**DIRECTIONS FOR THIS TASK:** Show every line of the data that contains the string "size".

**RECORDS FOR THIS EXERCISE:**
---

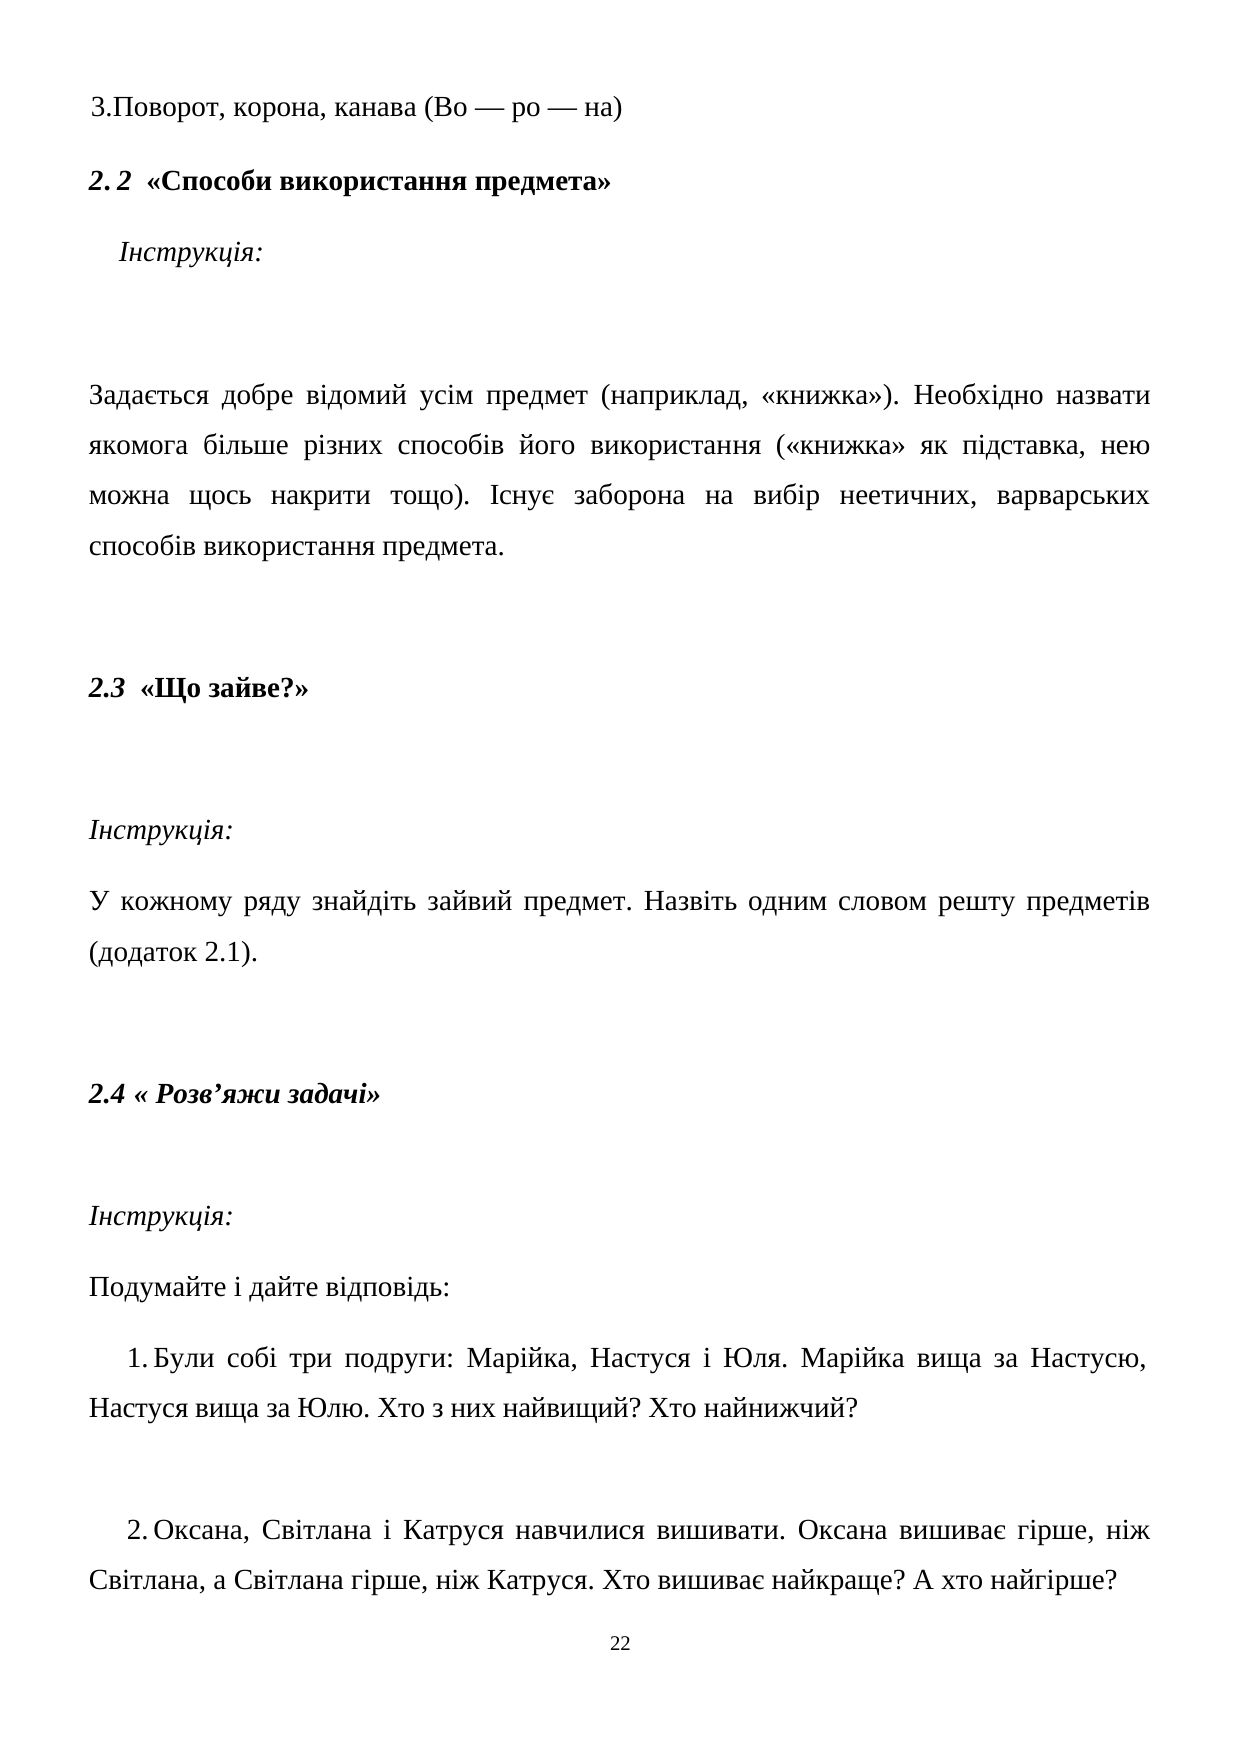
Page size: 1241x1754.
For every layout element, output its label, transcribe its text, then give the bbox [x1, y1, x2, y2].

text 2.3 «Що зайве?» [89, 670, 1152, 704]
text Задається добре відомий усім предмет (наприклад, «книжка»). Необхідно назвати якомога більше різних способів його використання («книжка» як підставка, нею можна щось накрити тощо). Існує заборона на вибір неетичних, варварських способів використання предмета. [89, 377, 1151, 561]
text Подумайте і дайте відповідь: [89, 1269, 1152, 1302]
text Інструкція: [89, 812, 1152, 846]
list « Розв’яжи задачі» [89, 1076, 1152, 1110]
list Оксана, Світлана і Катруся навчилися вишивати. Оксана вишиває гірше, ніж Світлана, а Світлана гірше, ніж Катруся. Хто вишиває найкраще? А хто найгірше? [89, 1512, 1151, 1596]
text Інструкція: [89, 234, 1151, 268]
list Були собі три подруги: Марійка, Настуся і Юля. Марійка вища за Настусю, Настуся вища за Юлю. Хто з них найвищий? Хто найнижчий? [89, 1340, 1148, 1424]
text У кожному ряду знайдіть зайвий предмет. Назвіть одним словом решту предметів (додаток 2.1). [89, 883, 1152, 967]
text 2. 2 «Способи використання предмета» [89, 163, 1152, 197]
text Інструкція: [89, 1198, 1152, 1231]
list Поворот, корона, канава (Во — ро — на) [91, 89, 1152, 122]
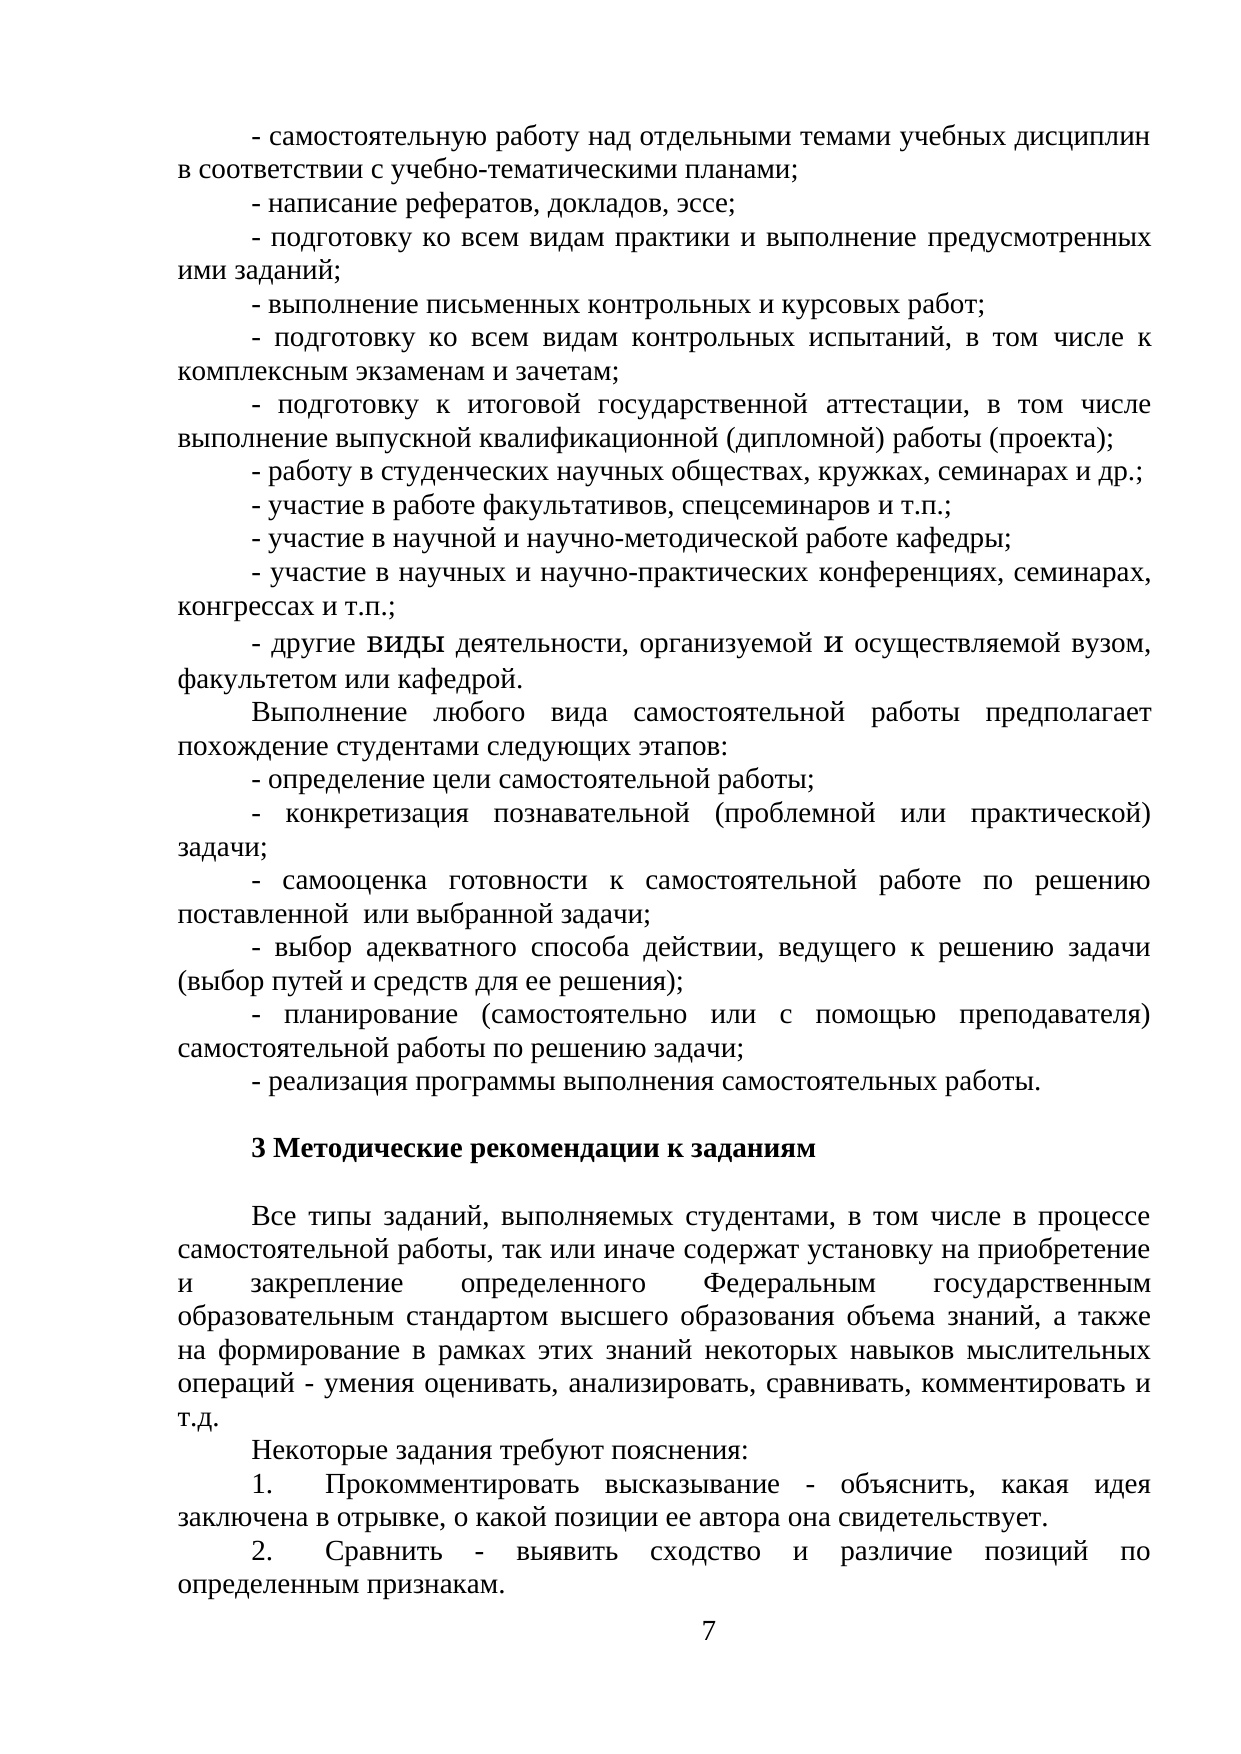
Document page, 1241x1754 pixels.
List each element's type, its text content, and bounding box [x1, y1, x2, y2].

---

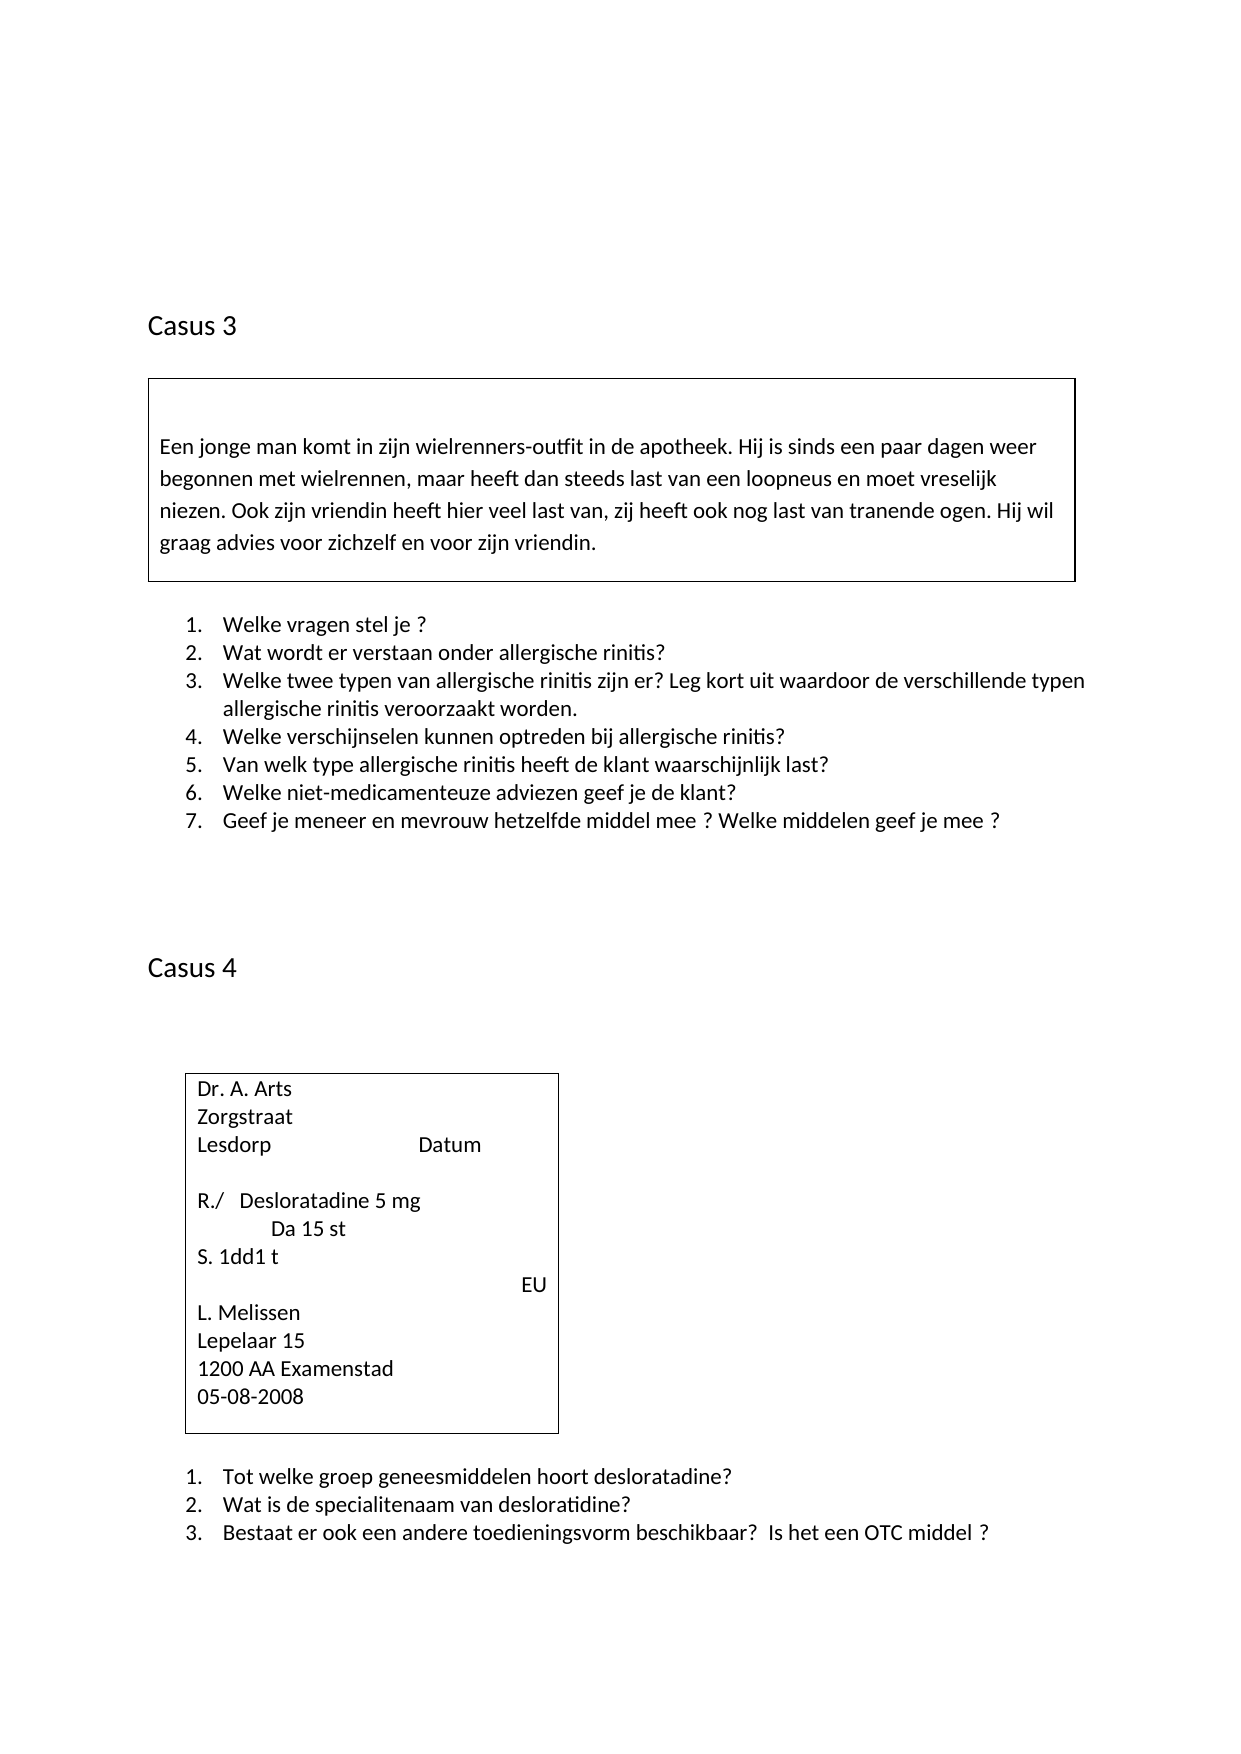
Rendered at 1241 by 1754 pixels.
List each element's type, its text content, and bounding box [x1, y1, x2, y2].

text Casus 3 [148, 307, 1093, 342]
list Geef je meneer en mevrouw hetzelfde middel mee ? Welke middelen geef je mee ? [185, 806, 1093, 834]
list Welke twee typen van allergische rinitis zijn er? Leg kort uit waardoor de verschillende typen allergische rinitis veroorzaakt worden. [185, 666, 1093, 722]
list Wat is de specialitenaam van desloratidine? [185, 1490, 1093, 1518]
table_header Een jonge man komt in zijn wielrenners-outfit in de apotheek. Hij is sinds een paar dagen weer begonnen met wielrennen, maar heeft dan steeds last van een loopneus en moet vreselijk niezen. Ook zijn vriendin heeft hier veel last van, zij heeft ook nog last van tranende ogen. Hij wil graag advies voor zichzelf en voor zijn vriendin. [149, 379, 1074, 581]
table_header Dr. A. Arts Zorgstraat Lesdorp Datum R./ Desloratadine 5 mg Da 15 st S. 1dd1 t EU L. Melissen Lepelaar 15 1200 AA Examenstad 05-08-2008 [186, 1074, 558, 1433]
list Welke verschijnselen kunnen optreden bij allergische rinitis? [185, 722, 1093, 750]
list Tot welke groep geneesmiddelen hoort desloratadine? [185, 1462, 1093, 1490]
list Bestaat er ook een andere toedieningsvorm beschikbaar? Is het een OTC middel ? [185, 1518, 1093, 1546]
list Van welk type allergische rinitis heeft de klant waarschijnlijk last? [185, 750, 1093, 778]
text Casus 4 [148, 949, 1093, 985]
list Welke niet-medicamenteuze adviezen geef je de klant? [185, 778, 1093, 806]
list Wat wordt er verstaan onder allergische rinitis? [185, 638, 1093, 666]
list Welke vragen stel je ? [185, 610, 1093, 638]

---

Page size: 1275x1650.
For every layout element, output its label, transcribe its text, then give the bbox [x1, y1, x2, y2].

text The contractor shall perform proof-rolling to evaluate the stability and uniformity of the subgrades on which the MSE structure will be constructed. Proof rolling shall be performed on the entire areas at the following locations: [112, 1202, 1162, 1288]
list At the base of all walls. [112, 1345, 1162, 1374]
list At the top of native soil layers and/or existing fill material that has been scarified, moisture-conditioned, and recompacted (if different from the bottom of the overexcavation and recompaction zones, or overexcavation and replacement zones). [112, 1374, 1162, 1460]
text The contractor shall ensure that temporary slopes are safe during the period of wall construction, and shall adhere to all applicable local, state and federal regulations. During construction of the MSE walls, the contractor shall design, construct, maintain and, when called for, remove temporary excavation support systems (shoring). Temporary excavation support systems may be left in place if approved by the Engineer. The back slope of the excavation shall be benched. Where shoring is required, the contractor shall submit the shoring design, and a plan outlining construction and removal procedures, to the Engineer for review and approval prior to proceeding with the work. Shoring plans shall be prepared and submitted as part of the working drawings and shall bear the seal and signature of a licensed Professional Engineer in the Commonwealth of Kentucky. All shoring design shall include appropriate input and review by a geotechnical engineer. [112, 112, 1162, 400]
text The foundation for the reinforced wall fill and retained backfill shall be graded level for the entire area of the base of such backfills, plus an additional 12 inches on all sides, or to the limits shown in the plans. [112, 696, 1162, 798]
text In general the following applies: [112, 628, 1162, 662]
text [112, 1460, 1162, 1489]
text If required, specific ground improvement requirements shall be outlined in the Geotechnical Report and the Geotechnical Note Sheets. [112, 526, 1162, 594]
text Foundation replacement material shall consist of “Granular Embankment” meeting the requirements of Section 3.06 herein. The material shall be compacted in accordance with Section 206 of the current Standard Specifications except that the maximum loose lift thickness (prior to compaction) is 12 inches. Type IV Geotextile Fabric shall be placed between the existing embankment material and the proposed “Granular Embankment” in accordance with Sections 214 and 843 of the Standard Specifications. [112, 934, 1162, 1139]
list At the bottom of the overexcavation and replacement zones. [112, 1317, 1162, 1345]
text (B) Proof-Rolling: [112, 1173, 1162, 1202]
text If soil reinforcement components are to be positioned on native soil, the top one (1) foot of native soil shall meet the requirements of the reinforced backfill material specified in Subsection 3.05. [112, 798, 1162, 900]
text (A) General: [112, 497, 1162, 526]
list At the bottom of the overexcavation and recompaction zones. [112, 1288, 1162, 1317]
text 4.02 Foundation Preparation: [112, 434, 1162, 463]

---

**OUTPUT FOR THIS EXERCISE:**
Page size: 1241x1754.
Page size: 1275x1650.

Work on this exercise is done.